Fukushima Naoya, Miyajima Ken, Mafuné Fumitaka
Department of Basic Science, Graduate School of Arts and Sciences, The University of Tokyo, Komaba, Meguro-ku, Tokyo 153-8902, Japan.
J Phys Chem A. 2009 Mar 19;113(11):2309-15. doi: 10.1021/jp809915c.
We prepared niobium carbide clusters, Nb(n)C(m), in the gas phase by a double laser ablation technique. A photoionization efficiency was measured as a function of the wavelength of an ionization laser to determine ionization energies (E(i)'s) of Nb(n)C(m) (n = 3-10, m = 0-7). The E(i)'s of Nb(4)C(4) and Nb(5)C(3) are found to be the lowest in the clusters studied. When the experimental E(i)'s are compared with the E(i)'s estimated by the density functional calculation previously reported (Harris, H.; Dance, I. J. Phys. Chem. A 2001, 105, 3340-3358), we determined Nb(5)C(3) to have a similar 2 x 2 x 2 cubic structure as Nb(4)C(4). We also found that the E(i)'s of carbon-rich clusters, Nb(n)C(m) (n < or = m), tend to be higher (> 5 eV) than the E(i)'s of the niobium-rich clusters. The high E(i)'s are due to the structure of the carbon-rich clusters: carbon-carbon bonding is preferred when the number of carbon atoms exceeds the number of metal atoms. The structure was also discussed in relation to the reactivity of cluster ions with a hydrogen molecule.

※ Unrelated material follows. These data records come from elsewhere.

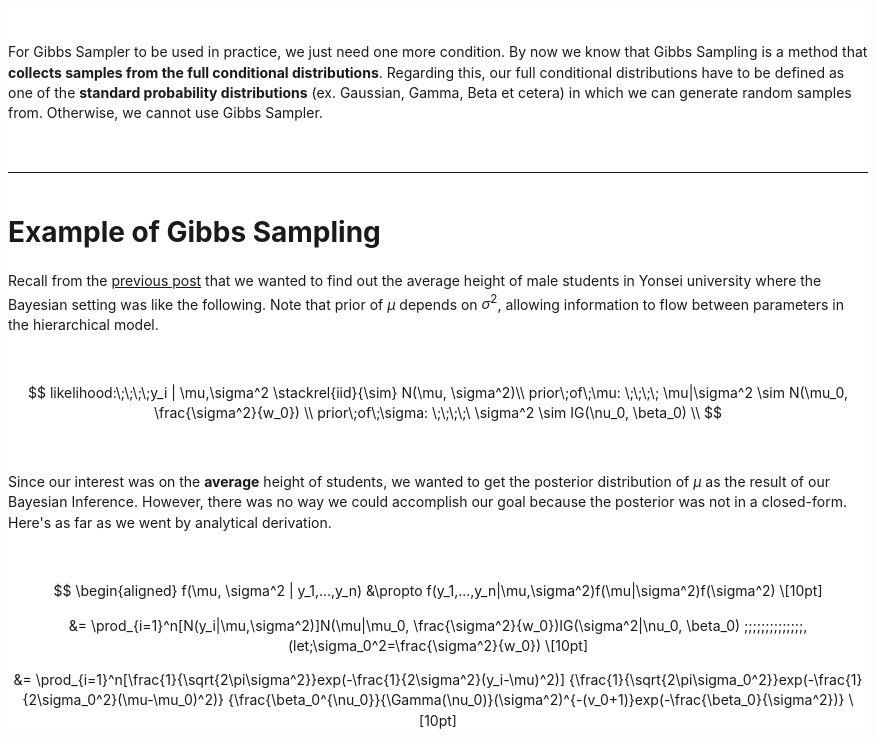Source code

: &nbsp;

For Gibbs Sampler to be used in practice, we just need one more condition. By now we know that Gibbs Sampling is a method that **collects samples from the full conditional distributions**. Regarding this, our full conditional distributions have to be defined as one of the **standard probability distributions** (ex. Gaussian, Gamma, Beta et cetera) in which we can generate random samples from. Otherwise, we cannot use Gibbs Sampler. 

&nbsp;

---



# Example of Gibbs Sampling



Recall from the [previous post](https://domug.github.io/2021/02/20/BS3/) that we wanted to find out the average height of male students in Yonsei university where the Bayesian setting was like the following. Note that prior of $\mu$ depends on $\sigma^2$, allowing information to flow between parameters in the hierarchical model.

&nbsp;

<center>

$$
likelihood:\;\;\;\;y_i | \mu,\sigma^2 \stackrel{iid}{\sim} N(\mu, \sigma^2)\\
prior\;of\;\mu: \;\;\;\; \mu|\sigma^2 \sim N(\mu_0, \frac{\sigma^2}{w_0}) \\
prior\;of\;\sigma: \;\;\;\;\ \sigma^2 \sim IG(\nu_0, \beta_0) \\
$$

</center>

&nbsp;

Since our interest was on the **average** height of students, we wanted to get the posterior distribution of $\mu$ as the result of our Bayesian Inference. However, there was no way we could accomplish our goal because the posterior was not in a closed-form. Here's as far as we went by analytical derivation.

&nbsp;

<center>

$$
\begin{aligned}
f(\mu, \sigma^2 | y_1,...,y_n) &\propto f(y_1,...,y_n|\mu,\sigma^2)f(\mu|\sigma^2)f(\sigma^2) \\[10pt]

&= \prod_{i=1}^n[N(y_i|\mu,\sigma^2)]N(\mu|\mu_0, \frac{\sigma^2}{w_0})IG(\sigma^2|\nu_0, \beta_0) \;\;\;\;\;\;\;\;\;\;\;\;\;\;,(let\;\sigma_0^2=\frac{\sigma^2}{w_0})  \\[10pt]

&= \prod_{i=1}^n[\frac{1}{\sqrt{2\pi\sigma^2}}exp(-\frac{1}{2\sigma^2}(y_i-\mu)^2)] 
\{\frac{1}{\sqrt{2\pi\sigma_0^2}}exp(-\frac{1}{2\sigma_0^2}(\mu-\mu_0)^2)\}
\{\frac{\beta_0^{\nu_0}}{\Gamma(\nu_0)}(\sigma^2)^{-(v_0+1)}exp(-\frac{\beta_0}{\sigma^2})\} \\[10pt]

我们通过双激光烧蚀技术在气相中制备了碳化铌团簇Nb(n)C(m)。测量了光电离效率随电离激光波长的变化,以确定Nb(n)C(m)(n = 3 - 10,m = 0 - 7)的电离能(E(i))。发现Nb(4)C(4)和Nb(5)C(3)的E(i)在所研究的团簇中是最低的。当将实验测得的E(i)与先前报道的密度泛函计算估计的E(i)(Harris, H.; Dance, I. J. Phys. Chem. A 2001, 105, 3340 - 3358)进行比较时,我们确定Nb(5)C(3)具有与Nb(4)C(4)相似的2×2×2立方结构。我们还发现,富碳团簇Nb(n)C(m)(n ≤ m)的E(i)往往比富铌团簇的E(i)更高(> 5 eV)。高E(i)是由于富碳团簇的结构:当碳原子数超过金属原子数时,碳 - 碳键更受青睐。还讨论了该结构与团簇离子与氢分子反应性的关系。